Task:
Every line with the word "give" in it should be extracted from the data that follows.

Dataset content:
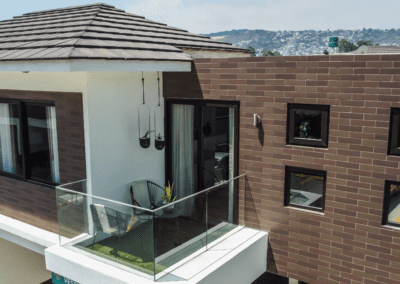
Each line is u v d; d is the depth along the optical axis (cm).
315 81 545
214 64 635
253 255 591
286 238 609
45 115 651
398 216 517
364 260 545
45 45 558
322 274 584
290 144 584
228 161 665
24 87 657
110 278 482
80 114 583
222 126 665
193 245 532
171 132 730
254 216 633
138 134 670
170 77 693
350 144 532
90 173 589
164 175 748
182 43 766
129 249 487
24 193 714
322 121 550
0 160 753
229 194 617
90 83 571
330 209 562
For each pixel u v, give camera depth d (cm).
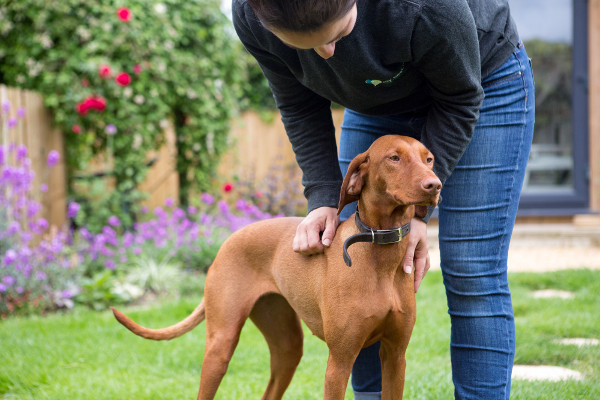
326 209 245
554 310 484
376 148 221
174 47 781
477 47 212
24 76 733
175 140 845
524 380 333
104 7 721
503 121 242
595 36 869
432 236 856
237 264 268
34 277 536
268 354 408
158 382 357
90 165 812
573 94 880
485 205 243
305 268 244
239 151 1053
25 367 370
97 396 333
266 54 233
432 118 234
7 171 545
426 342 425
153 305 545
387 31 203
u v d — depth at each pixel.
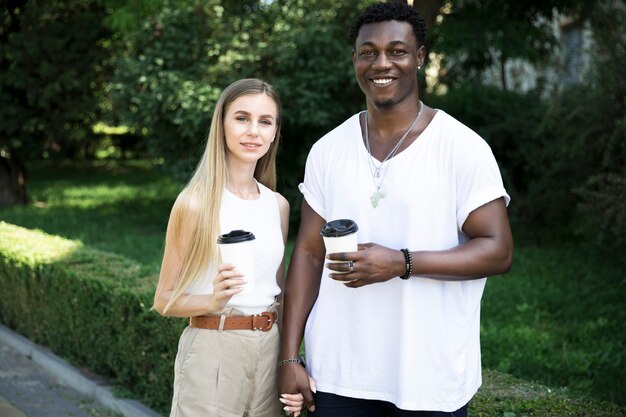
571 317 6.01
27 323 5.71
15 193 13.44
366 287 2.27
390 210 2.25
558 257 8.23
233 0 9.72
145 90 9.18
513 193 9.44
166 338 3.99
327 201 2.39
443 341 2.22
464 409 2.31
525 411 2.96
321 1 9.34
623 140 7.00
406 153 2.25
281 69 8.83
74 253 5.65
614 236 6.85
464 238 2.35
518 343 5.21
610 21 7.40
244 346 2.48
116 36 12.42
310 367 2.41
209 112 8.45
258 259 2.52
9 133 12.30
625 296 6.45
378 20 2.26
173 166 9.39
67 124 12.88
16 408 4.47
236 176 2.58
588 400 3.13
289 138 9.19
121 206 13.34
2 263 5.95
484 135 9.60
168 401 4.10
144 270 5.07
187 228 2.47
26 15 11.88
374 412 2.37
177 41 9.12
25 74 11.97
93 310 4.73
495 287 6.84
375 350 2.28
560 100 7.70
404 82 2.26
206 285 2.50
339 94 8.99
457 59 11.23
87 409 4.46
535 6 10.16
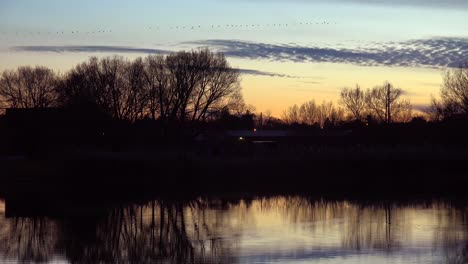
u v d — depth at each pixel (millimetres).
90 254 34281
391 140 112125
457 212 49531
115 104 104250
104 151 78250
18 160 96250
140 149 87375
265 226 42656
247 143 114188
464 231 39719
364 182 75625
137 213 50750
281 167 76062
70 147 83812
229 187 71562
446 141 93188
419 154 77438
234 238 37906
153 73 107312
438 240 36375
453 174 77188
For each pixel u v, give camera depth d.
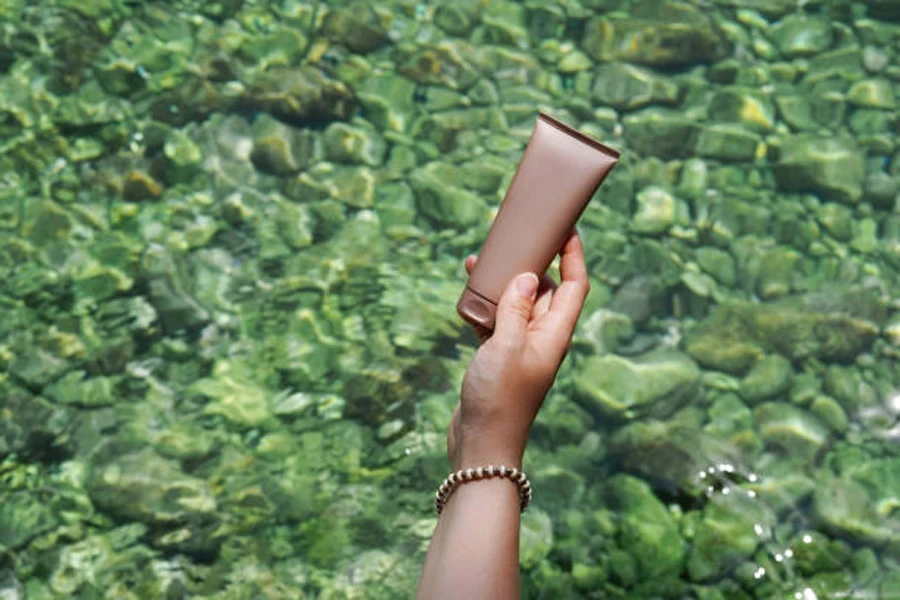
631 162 2.53
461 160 2.54
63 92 2.66
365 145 2.56
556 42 2.82
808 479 1.96
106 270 2.31
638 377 2.12
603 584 1.82
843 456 2.00
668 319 2.23
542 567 1.84
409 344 2.18
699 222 2.41
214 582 1.83
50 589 1.82
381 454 2.02
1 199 2.43
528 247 1.04
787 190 2.47
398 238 2.38
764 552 1.85
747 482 1.96
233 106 2.63
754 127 2.60
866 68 2.72
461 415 1.00
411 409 2.08
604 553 1.86
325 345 2.19
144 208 2.43
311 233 2.39
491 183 2.48
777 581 1.81
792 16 2.86
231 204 2.44
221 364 2.16
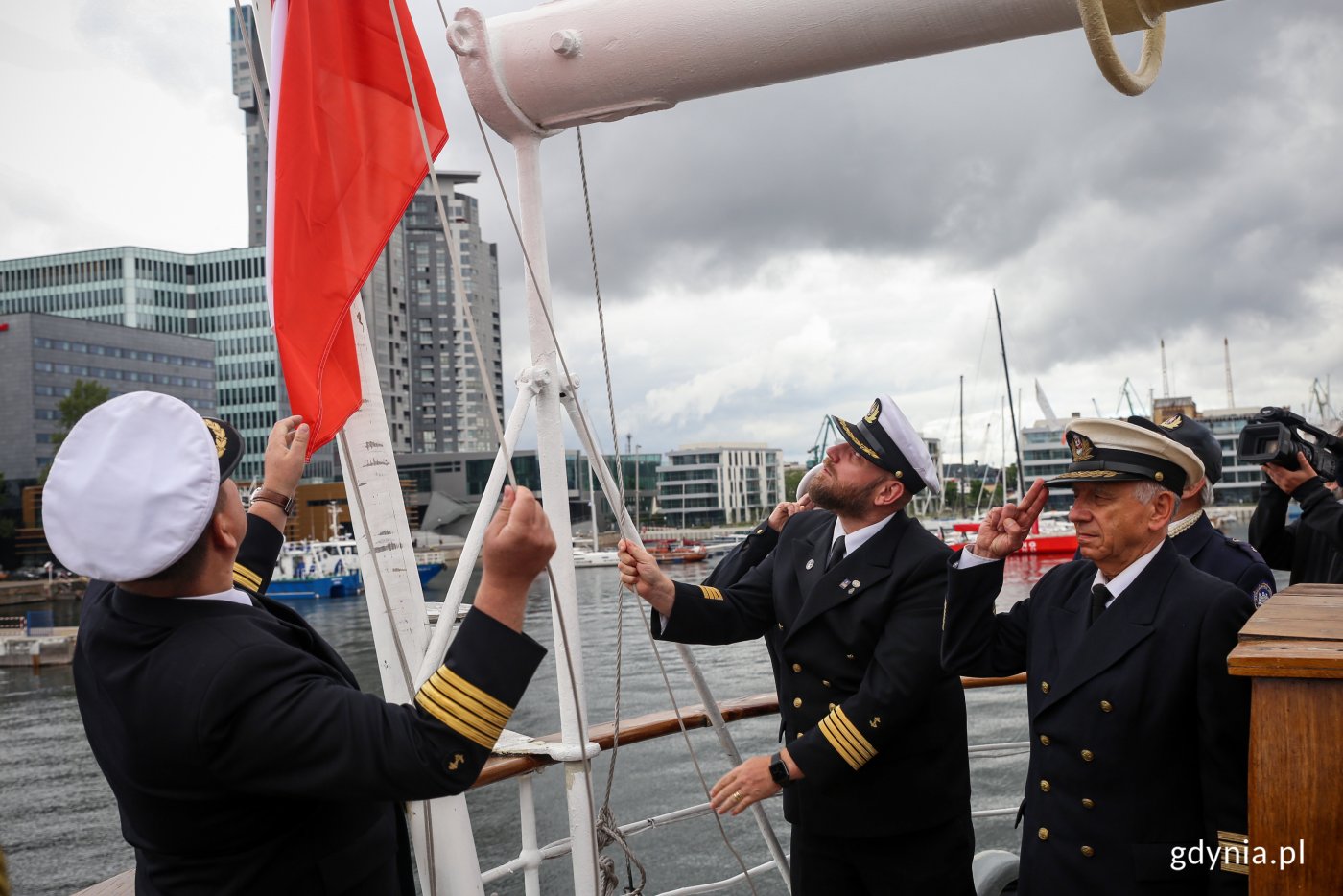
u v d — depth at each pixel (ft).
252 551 5.96
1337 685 4.18
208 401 346.95
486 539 4.24
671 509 482.69
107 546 4.26
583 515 166.71
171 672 4.22
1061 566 7.68
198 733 4.12
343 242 6.40
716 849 46.50
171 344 335.88
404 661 6.08
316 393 6.21
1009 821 47.42
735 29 5.91
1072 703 6.79
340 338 6.39
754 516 500.74
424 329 462.19
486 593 4.29
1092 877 6.56
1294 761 4.25
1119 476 6.62
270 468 6.13
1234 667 4.34
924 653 7.95
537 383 6.57
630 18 6.09
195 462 4.40
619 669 7.59
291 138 6.24
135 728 4.25
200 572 4.50
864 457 8.51
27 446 297.12
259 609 4.75
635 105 6.38
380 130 6.55
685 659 8.50
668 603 8.32
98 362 315.99
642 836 49.06
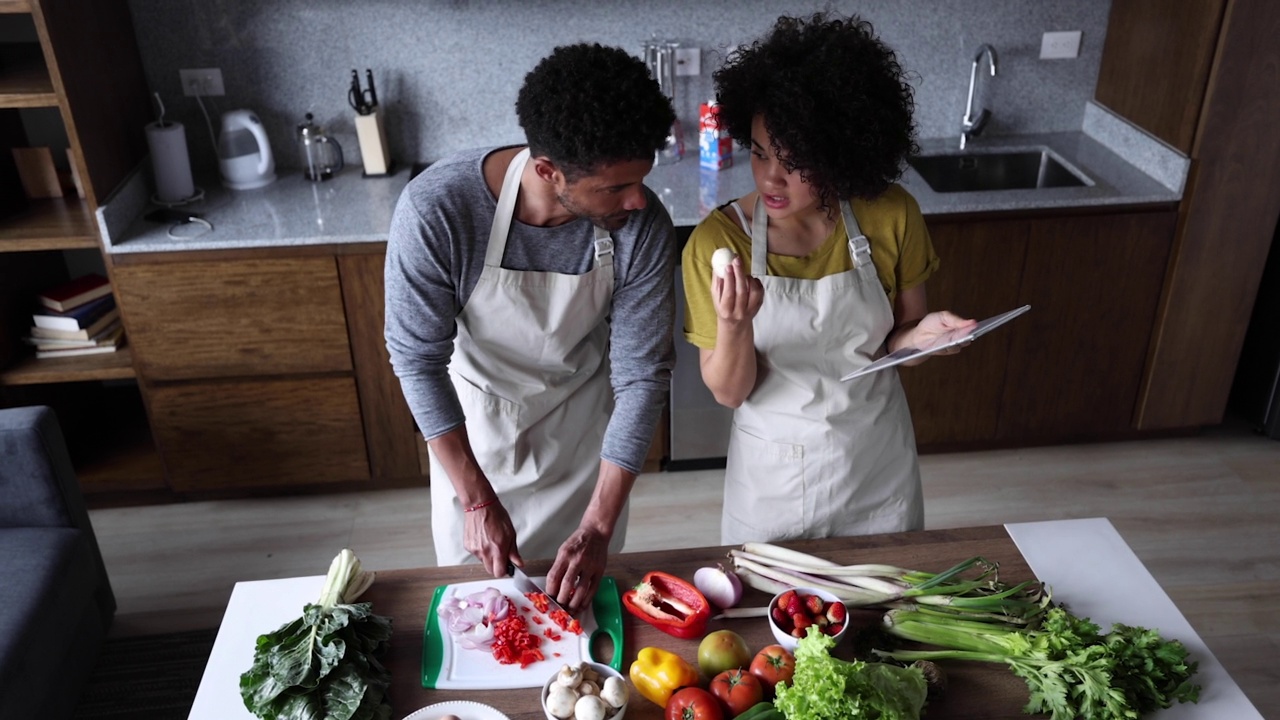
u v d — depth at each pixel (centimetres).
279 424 291
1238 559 273
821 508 180
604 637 148
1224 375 307
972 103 316
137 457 307
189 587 273
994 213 278
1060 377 305
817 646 130
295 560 282
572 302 166
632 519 294
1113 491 302
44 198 289
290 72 303
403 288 155
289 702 131
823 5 307
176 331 274
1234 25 257
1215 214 281
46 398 303
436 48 304
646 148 131
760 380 176
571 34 305
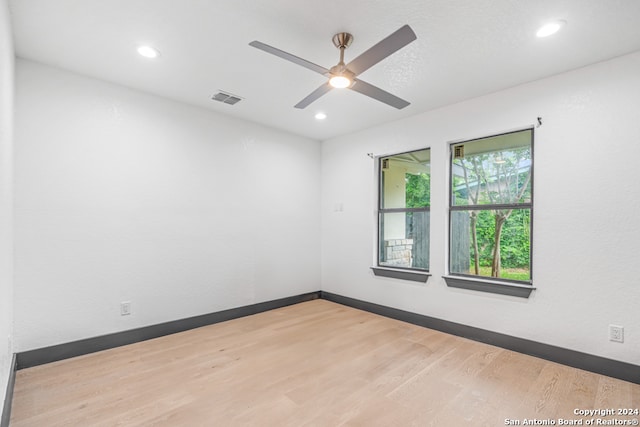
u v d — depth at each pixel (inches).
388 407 79.5
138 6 75.0
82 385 88.6
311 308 170.4
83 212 109.4
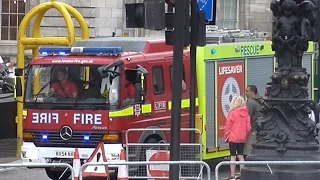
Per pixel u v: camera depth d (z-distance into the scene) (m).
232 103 41.12
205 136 45.75
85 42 44.88
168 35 27.66
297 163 27.50
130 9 28.19
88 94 40.97
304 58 53.97
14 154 53.34
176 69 26.64
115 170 42.06
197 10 33.59
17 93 44.78
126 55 41.28
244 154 41.22
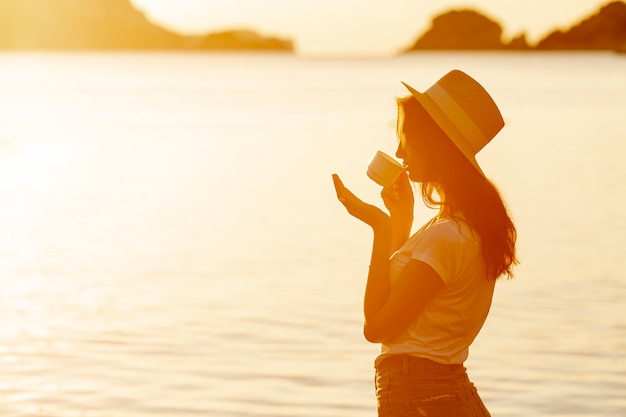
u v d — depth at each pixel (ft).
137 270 39.22
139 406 22.67
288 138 118.83
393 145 107.24
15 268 39.91
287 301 33.42
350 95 252.01
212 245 44.98
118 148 106.93
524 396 23.34
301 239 46.44
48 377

Solution for this problem:
For each pixel u v, give camera depth d (cm).
For each pixel u v, give camera depth d.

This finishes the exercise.